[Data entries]
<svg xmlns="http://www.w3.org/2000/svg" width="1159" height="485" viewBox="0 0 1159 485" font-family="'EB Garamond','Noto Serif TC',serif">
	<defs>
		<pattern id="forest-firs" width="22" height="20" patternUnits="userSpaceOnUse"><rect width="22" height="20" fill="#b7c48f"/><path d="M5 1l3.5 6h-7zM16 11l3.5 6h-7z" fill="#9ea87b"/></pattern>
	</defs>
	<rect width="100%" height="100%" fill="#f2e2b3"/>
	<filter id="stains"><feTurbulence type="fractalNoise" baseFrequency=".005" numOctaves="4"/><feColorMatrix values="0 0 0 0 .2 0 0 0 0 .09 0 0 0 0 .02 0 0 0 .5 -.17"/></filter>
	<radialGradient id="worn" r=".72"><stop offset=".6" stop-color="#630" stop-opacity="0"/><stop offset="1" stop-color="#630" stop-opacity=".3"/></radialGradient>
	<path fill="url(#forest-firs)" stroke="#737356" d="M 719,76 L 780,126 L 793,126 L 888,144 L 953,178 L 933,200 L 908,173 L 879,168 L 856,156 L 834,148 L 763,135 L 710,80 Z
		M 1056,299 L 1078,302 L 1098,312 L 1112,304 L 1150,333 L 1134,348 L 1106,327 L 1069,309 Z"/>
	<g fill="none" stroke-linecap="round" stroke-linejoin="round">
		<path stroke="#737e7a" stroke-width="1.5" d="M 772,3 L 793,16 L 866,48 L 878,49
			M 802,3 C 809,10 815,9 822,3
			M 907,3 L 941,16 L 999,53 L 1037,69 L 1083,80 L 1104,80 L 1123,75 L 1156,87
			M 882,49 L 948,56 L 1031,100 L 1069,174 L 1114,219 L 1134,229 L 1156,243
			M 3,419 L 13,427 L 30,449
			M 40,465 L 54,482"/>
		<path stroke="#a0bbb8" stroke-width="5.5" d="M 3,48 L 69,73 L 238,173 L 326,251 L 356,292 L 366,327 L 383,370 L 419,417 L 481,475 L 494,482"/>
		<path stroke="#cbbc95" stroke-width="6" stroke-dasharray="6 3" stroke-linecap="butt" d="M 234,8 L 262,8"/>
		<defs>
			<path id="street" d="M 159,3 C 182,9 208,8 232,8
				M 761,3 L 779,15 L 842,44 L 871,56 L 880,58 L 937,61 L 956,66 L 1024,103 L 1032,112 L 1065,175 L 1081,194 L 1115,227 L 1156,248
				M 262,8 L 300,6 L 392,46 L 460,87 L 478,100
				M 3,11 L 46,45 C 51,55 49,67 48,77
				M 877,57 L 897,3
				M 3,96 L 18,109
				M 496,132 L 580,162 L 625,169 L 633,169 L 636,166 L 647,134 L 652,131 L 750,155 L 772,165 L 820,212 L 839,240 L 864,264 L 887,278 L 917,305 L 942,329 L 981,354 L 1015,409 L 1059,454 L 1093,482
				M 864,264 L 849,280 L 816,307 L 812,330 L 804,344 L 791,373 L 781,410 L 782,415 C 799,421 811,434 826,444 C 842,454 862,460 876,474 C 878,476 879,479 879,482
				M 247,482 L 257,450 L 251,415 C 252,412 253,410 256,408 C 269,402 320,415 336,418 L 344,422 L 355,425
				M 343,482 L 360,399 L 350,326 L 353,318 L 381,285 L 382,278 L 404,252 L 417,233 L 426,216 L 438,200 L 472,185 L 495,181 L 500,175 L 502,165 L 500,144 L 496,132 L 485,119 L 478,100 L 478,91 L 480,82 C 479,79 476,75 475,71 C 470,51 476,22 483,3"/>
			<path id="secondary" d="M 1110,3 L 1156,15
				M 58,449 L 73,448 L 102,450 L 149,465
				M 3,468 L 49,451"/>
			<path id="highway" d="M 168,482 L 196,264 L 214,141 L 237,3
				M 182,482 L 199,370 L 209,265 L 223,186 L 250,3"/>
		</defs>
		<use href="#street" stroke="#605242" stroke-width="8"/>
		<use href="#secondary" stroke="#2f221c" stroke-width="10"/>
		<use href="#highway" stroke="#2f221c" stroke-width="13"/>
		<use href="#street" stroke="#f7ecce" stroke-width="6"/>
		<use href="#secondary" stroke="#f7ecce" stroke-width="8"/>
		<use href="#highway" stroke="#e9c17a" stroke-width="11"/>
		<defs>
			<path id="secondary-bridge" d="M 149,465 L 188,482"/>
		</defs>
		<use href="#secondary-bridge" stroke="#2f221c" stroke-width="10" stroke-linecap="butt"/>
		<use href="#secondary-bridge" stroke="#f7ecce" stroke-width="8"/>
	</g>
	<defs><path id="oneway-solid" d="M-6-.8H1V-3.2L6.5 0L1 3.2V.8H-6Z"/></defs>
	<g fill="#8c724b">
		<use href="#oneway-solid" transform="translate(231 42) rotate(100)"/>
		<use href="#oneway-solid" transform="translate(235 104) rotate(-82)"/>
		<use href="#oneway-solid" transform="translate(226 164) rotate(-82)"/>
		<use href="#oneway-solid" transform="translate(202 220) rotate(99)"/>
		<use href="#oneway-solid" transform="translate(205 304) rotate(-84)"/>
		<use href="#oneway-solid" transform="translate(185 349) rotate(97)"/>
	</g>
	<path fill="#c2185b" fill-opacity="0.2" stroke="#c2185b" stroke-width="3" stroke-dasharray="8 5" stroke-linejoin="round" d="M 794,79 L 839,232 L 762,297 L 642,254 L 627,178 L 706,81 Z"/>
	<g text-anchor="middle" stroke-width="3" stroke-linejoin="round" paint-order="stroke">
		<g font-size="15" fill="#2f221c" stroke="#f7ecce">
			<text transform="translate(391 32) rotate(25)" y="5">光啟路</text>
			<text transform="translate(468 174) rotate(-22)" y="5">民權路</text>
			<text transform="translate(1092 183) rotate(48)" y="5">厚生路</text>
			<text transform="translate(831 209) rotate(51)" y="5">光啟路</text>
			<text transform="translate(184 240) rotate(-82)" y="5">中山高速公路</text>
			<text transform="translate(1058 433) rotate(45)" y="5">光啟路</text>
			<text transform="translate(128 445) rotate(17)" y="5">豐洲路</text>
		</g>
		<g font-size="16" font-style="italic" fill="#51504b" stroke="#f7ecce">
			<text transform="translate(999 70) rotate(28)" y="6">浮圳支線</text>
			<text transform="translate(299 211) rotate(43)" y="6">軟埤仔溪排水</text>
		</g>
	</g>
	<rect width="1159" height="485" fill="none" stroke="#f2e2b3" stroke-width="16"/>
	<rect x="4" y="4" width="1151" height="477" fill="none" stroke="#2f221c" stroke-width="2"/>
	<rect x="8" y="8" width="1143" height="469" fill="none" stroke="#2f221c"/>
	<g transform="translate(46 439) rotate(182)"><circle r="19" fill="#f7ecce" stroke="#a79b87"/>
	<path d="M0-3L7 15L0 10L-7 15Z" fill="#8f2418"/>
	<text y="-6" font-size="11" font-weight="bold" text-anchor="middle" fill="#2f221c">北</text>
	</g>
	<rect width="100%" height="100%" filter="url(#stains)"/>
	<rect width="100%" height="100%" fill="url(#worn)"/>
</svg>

### PROBLEM STATEMENT
Where a line above holds the word "worn", copy it.

### YOUR RESPONSE
	<radialGradient id="worn" r=".72"><stop offset=".6" stop-color="#630" stop-opacity="0"/><stop offset="1" stop-color="#630" stop-opacity=".3"/></radialGradient>
	<rect width="100%" height="100%" fill="url(#worn)"/>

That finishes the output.